Aim of the exercise
Wherever a picture appears in the data below, omit it, and restate everything else word for word.

Data
──────────

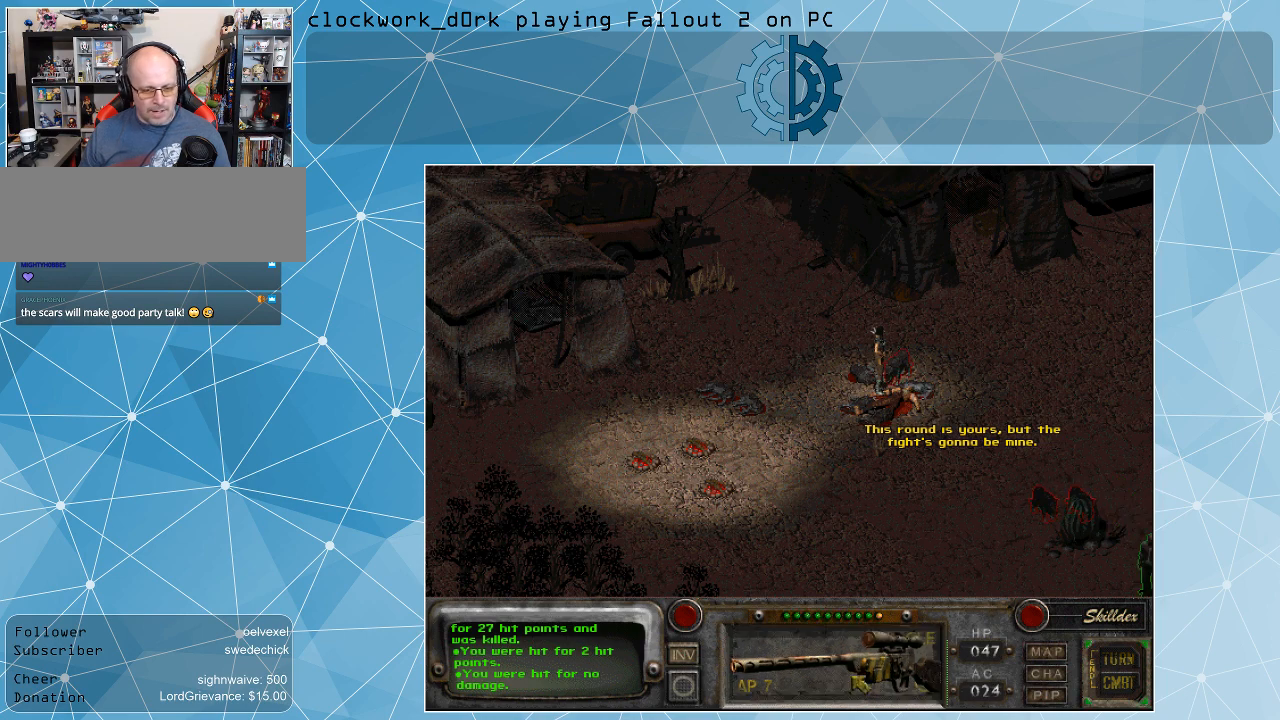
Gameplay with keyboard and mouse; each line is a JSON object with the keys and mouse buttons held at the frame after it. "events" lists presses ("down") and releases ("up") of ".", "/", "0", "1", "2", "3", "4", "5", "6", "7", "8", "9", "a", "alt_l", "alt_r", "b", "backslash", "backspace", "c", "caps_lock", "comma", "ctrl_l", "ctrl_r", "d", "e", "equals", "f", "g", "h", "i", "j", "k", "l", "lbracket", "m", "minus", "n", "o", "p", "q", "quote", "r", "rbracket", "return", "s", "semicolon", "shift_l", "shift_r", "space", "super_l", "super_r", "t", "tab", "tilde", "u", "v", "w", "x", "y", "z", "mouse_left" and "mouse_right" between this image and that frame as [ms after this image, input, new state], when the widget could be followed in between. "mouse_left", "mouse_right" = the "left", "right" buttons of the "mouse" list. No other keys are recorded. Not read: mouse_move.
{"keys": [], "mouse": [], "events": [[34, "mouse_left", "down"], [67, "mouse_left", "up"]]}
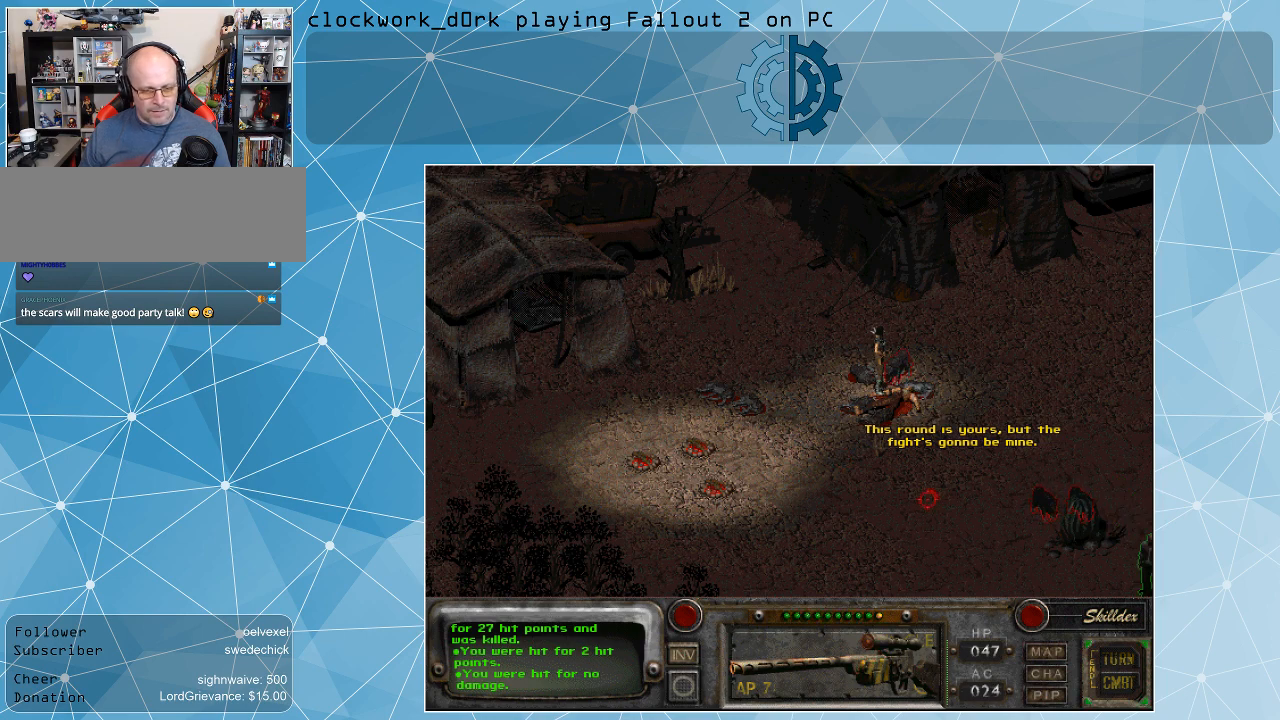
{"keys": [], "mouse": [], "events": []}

──────────

Result below
Gameplay with keyboard and mouse; each line is a JSON object with the keys and mouse buttons held at the frame after it. "events" lists presses ("down") and releases ("up") of ".", "/", "0", "1", "2", "3", "4", "5", "6", "7", "8", "9", "a", "alt_l", "alt_r", "b", "backslash", "backspace", "c", "caps_lock", "comma", "ctrl_l", "ctrl_r", "d", "e", "equals", "f", "g", "h", "i", "j", "k", "l", "lbracket", "m", "minus", "n", "o", "p", "q", "quote", "r", "rbracket", "return", "s", "semicolon", "shift_l", "shift_r", "space", "super_l", "super_r", "t", "tab", "tilde", "u", "v", "w", "x", "y", "z", "mouse_left" and "mouse_right" between this image and that frame as [ms after this image, input, new state], when the widget could be followed in between. "mouse_left", "mouse_right" = the "left", "right" buttons of the "mouse" list. No other keys are recorded. Not read: mouse_move.
{"keys": [], "mouse": [], "events": [[34, "mouse_left", "down"], [67, "mouse_left", "up"]]}
{"keys": [], "mouse": [], "events": []}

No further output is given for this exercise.